GvHD was reported in 5 (4.9%) patients. Two (40%) patients had Grade 1, 1 patient (20%) had Grade 2, 1 patient (20%) had Grade 3, and 1 (20%) patient had Grade 4 events. No fatal events were reported. Four (80%) patients recovered from GvHD. The median time to onset was 42 days (range: 8 to 44 days). The median duration was 35 days (range: 7 to 133 days).
There is potential for immunogenicity with tabelecleucel. There is currently no information indicating that potential immunogenicity to tabelecleucel impacts safety or efficacy.

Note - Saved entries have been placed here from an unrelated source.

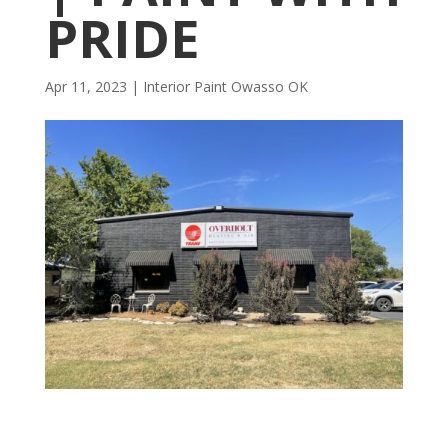
PRIDE
Apr 11, 2023
|
Interior Paint Owasso OK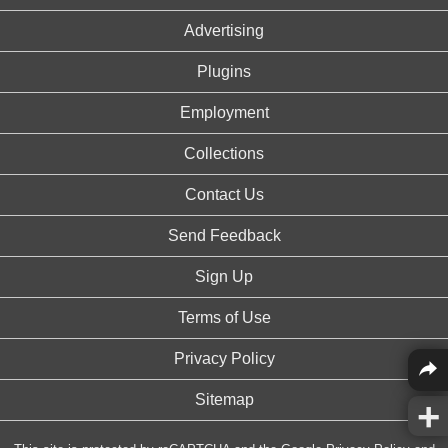
Advertising
Plugins
Employment
Collections
Contact Us
Send Feedback
Sign Up
Terms of Use
Privacy Policy
Sitemap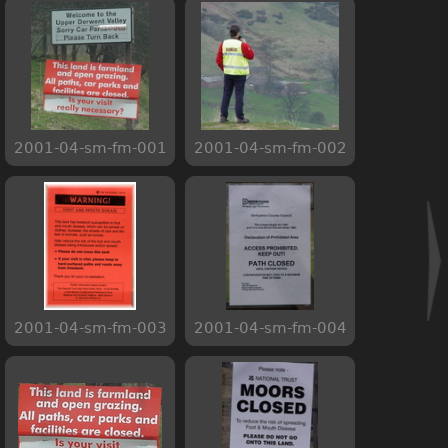
2001-04-sm-fm-001
2001-04-sm-fm-002
2001-04-sm-fm-003
2001-04-sm-fm-004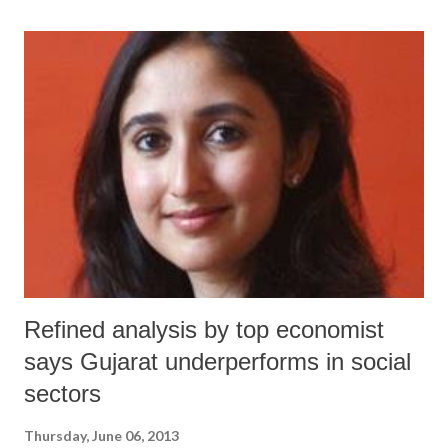
meeting in Geneva on June 7. “Many [Dalit women] experience some
of the worst forms of discrimination,” said Rashida Manjoo, the UN
Special Rapporteur on violence against women in a written statement
in Geneva. “The reality of Dalit women and girls is one of exclusion
and marginalization, which perpetuates their subordinate position in
society and increases their vulnerability, throughout generations.”
Refined analysis by top economist
says Gujarat underperforms in social
sectors
Thursday, June 06, 2013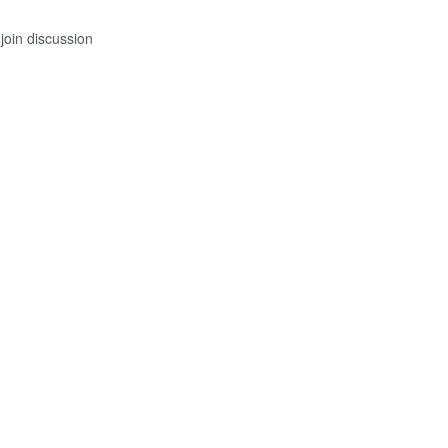
join discussion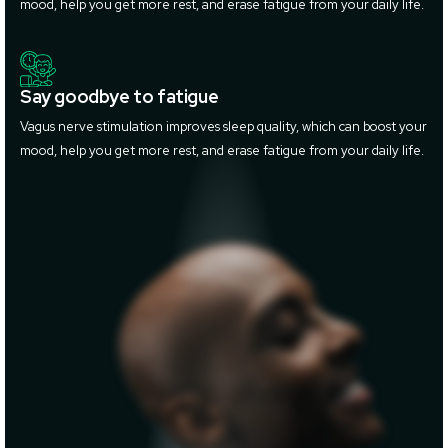
mood, help you get more rest, and erase fatigue from your daily life.
Say goodbye to fatigue
Vagus nerve stimulation improves sleep quality, which can boost your
mood, help you get more rest, and erase fatigue from your daily life.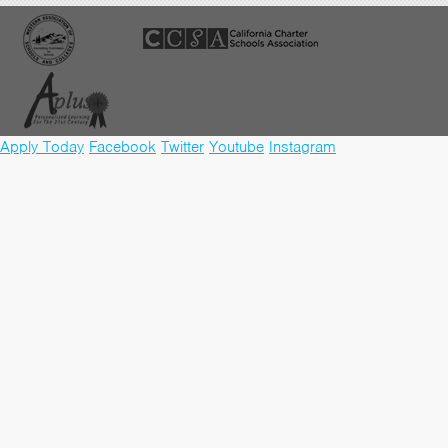
Apply Today
Facebook
Twitter
Youtube
Instagram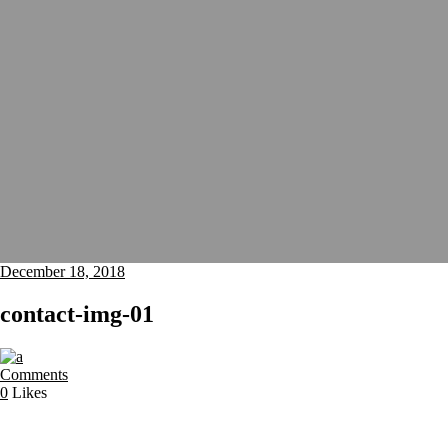
December 18, 2018
contact-img-01
Comments
0
Likes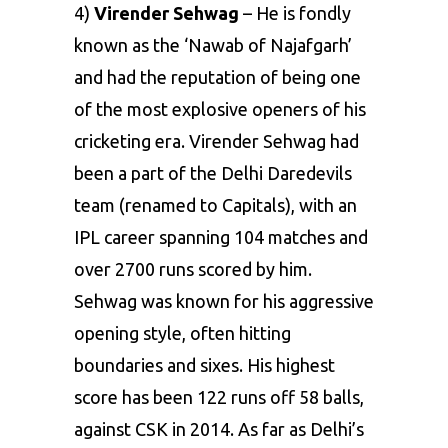
4)
Virender Sehwag
– He is fondly
known as the ‘Nawab of Najafgarh’
and had the reputation of being one
of the most explosive openers of his
cricketing era. Virender Sehwag had
been a part of the
Delhi Daredevils
team (renamed to Capitals)
, with an
IPL career spanning 104 matches and
over 2700 runs scored by him.
Sehwag was known for his aggressive
opening style, often hitting
boundaries and sixes. His highest
score has been 122 runs off 58 balls,
against CSK in 2014. As far as Delhi’s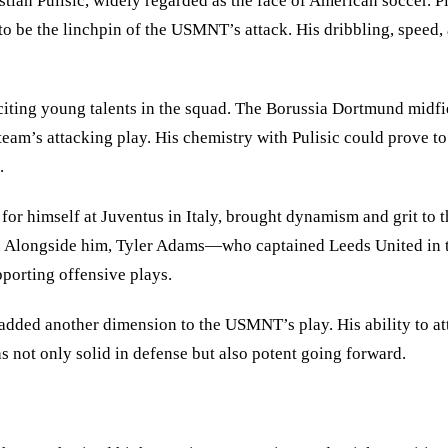
tian Pulisic, widely regarded as the face of American soccer. P
to be the linchpin of the USMNT’s attack. His dribbling, speed,
citing young talents in the squad. The Borussia Dortmund midfie
 team
’
s attacking play. His chemistry with Pulisic could prove t
.
 himself at Juventus in Italy, brought dynamism and grit to the
zle. Alongside him, Tyler Adams—who captained Leeds United i
pporting offensive plays.
added another dimension to the USMNT’s play. His ability to att
 not only solid in defense but also potent going forward.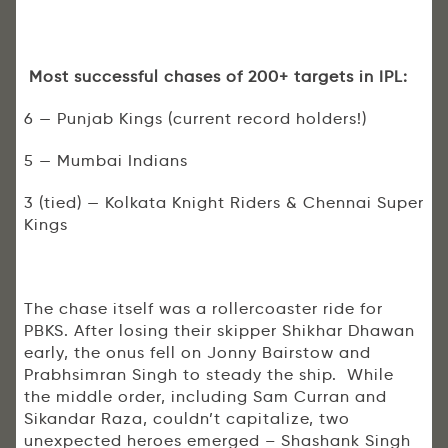
Most successful chases of 200+ targets in IPL:
6 — Punjab Kings (current record holders!)
5 — Mumbai Indians
3 (tied) — Kolkata Knight Riders & Chennai Super
Kings
The chase itself was a rollercoaster ride for
PBKS. After losing their skipper Shikhar Dhawan
early, the onus fell on Jonny Bairstow and
Prabhsimran Singh to steady the ship. While
the middle order, including Sam Curran and
Sikandar Raza, couldn’t capitalize, two
unexpected heroes emerged – Shashank Singh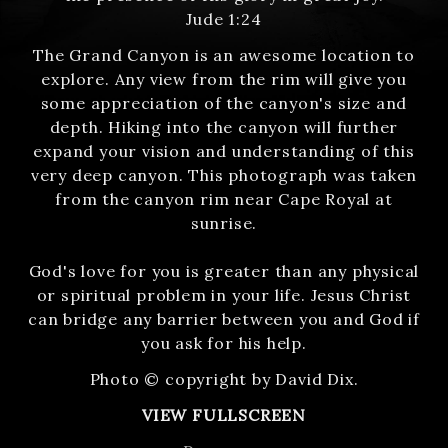
Jude 1:24
The Grand Canyon is an awesome location to
explore. Any view from the rim will give you
some appreciation of the canyon's size and
depth. Hiking into the canyon will further
expand your vision and understanding of this
very deep canyon. This photograph was taken
from the canyon rim near Cape Royal at
sunrise.
God's love for you is greater than any physical
or spiritual problem in your life. Jesus Christ
can bridge any barrier between you and God if
you ask for his help.
Photo © copyright by David Dix.
VIEW FULLSCREEN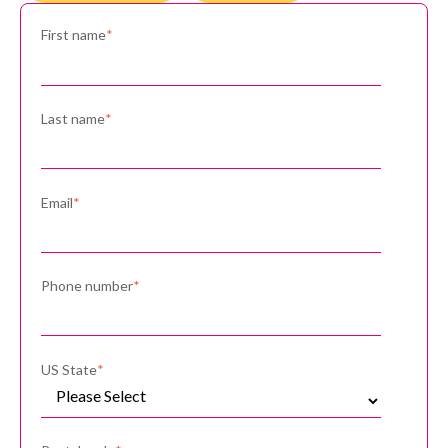
First name
*
Last name
*
Email
*
Phone number
*
US State
*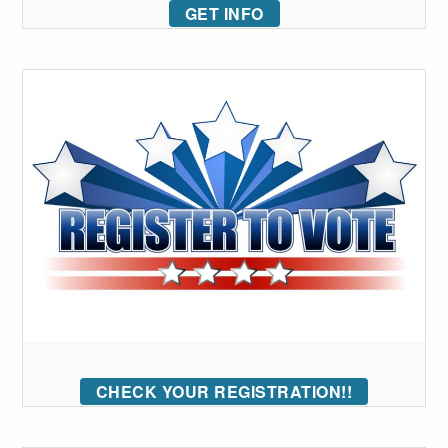
GET INFO
CHECK YOUR REGISTRATION!!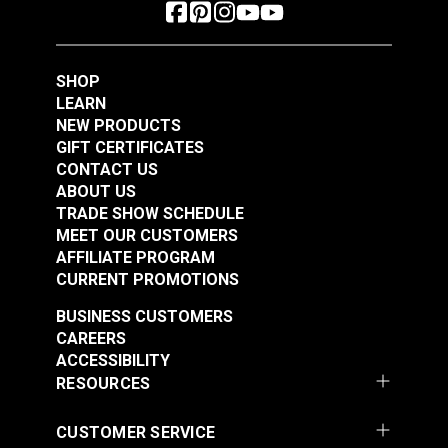
SHOP
LEARN
NEW PRODUCTS
GIFT CERTIFICATES
CONTACT US
ABOUT US
TRADE SHOW SCHEDULE
MEET OUR CUSTOMERS
AFFILIATE PROGRAM
CURRENT PROMOTIONS
BUSINESS CUSTOMERS
CAREERS
ACCESSIBILITY
RESOURCES
CUSTOMER SERVICE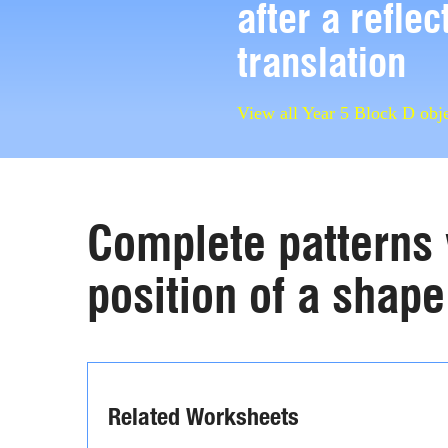
after a reflec
translation
View all Year 5 Block D obje
Complete patterns 
position of a shape 
Related Worksheets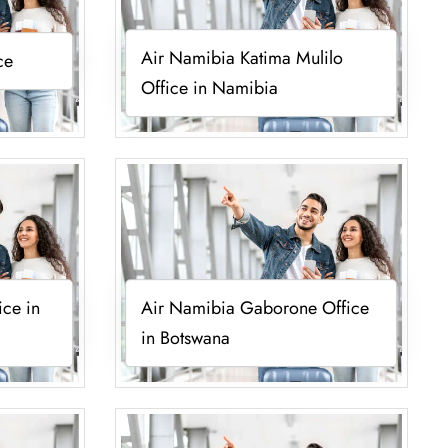
Air Namibia Katima Mulilo
ce
Office in Namibia
ice in
Air Namibia Gaborone Office
in Botswana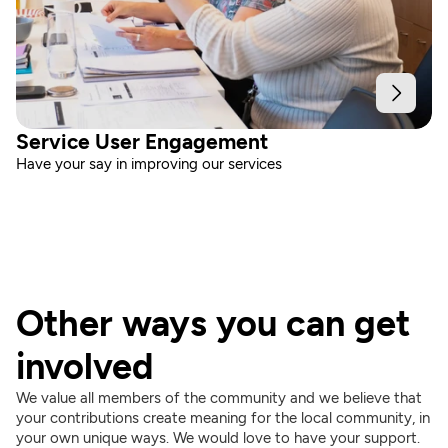
Service User Engagement
Have your say in improving our services
Other ways you can get 
involved
We value all members of the community and we believe that 
your contributions create meaning for the local community, in 
your own unique ways. We would love to have your support.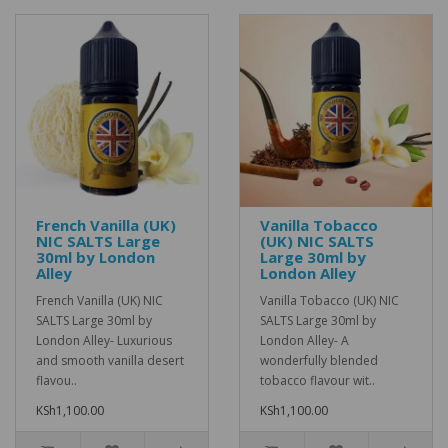
French Vanilla (UK)
Vanilla Tobacco
NIC SALTS Large
(UK) NIC SALTS
30ml by London
Large 30ml by
Alley
London Alley
French Vanilla (UK) NIC
Vanilla Tobacco (UK) NIC
SALTS Large 30ml by
SALTS Large 30ml by
London Alley- Luxurious
London Alley- A
and smooth vanilla desert
wonderfully blended
flavou..
tobacco flavour wit..
KSh1,100.00
KSh1,100.00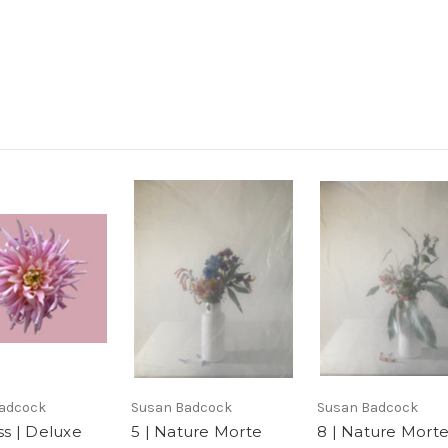
adcock
Susan Badcock
Susan Badcock
iss | Deluxe
5 | Nature Morte
8 | Nature Mort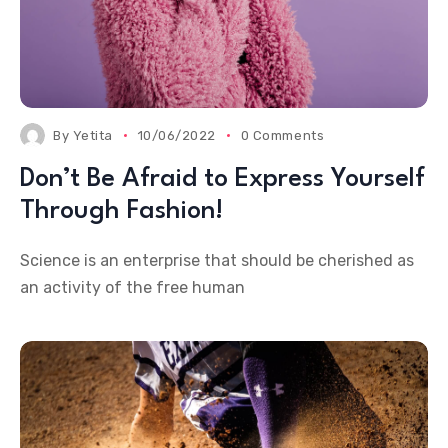
By
Yetita
10/06/2022
0 Comments
Don’t Be Afraid to Express Yourself
Through Fashion!
Science is an enterprise that should be cherished as
an activity of the free human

There are limited data in paediatric patients. Eight patients were ≥2 to <6 years of age, 16 patients were ≥6 to <12 years of age, 17 patients were ≥12 to <18 years of age. Frequency, type and severity of adverse reactions in children were similar to adults. The adverse reactions of alanine aminotransferase increased, aspartate aminotransferase increased and osteomyelitis were reported as serious only in paediatric patients.